WHAT YOU HAVE TO DO
Take the entries below and print, exactly, the stretch from the line containing "left shoulder: (21, 66)" through the line containing "left hip: (11, 102)", both included.

Bounding box coordinate data
▬▬▬▬▬▬▬▬▬▬

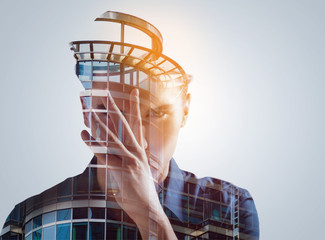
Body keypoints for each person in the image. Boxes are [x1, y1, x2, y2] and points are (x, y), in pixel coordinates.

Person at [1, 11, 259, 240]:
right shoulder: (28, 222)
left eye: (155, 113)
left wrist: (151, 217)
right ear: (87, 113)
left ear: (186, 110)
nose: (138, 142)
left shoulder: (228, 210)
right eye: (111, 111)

▬▬▬▬▬▬▬▬▬▬

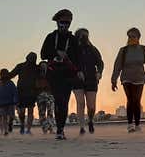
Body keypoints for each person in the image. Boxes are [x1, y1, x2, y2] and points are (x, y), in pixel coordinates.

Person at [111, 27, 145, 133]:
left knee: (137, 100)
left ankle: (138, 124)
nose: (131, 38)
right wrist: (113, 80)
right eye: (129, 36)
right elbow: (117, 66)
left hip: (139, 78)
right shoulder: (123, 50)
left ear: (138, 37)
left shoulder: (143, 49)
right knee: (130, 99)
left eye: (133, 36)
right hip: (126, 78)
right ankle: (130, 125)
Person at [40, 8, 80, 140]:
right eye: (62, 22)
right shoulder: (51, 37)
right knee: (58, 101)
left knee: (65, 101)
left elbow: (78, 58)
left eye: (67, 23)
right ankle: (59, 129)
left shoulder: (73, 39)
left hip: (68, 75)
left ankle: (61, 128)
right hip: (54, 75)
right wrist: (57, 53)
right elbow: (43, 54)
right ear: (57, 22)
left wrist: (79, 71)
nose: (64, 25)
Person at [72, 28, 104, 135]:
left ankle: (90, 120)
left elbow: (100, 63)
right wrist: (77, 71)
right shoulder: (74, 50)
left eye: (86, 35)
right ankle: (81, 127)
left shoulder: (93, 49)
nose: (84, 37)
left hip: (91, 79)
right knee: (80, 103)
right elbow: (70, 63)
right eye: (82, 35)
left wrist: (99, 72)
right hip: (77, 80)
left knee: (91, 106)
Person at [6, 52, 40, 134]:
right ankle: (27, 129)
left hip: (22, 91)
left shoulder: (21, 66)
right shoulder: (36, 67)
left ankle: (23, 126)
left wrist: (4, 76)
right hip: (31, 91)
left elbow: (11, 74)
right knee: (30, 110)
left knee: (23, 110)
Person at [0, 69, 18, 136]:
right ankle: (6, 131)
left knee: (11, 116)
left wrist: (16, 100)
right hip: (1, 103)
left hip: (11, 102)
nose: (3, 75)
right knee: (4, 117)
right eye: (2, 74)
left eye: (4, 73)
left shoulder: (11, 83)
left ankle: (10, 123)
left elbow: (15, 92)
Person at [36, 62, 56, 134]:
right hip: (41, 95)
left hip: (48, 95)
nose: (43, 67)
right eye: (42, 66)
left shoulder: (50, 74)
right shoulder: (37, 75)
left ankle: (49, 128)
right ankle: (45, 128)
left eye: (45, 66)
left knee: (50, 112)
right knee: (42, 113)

▬▬▬▬▬▬▬▬▬▬

ANSWER
left shoulder: (21, 66)
right shoulder: (36, 67)
left ankle: (23, 126)
left wrist: (4, 76)
right hip: (31, 91)
left elbow: (11, 74)
right knee: (30, 110)
left knee: (23, 110)
Person at [0, 69, 18, 136]:
right ankle: (6, 131)
left knee: (11, 116)
left wrist: (16, 100)
right hip: (1, 103)
left hip: (11, 102)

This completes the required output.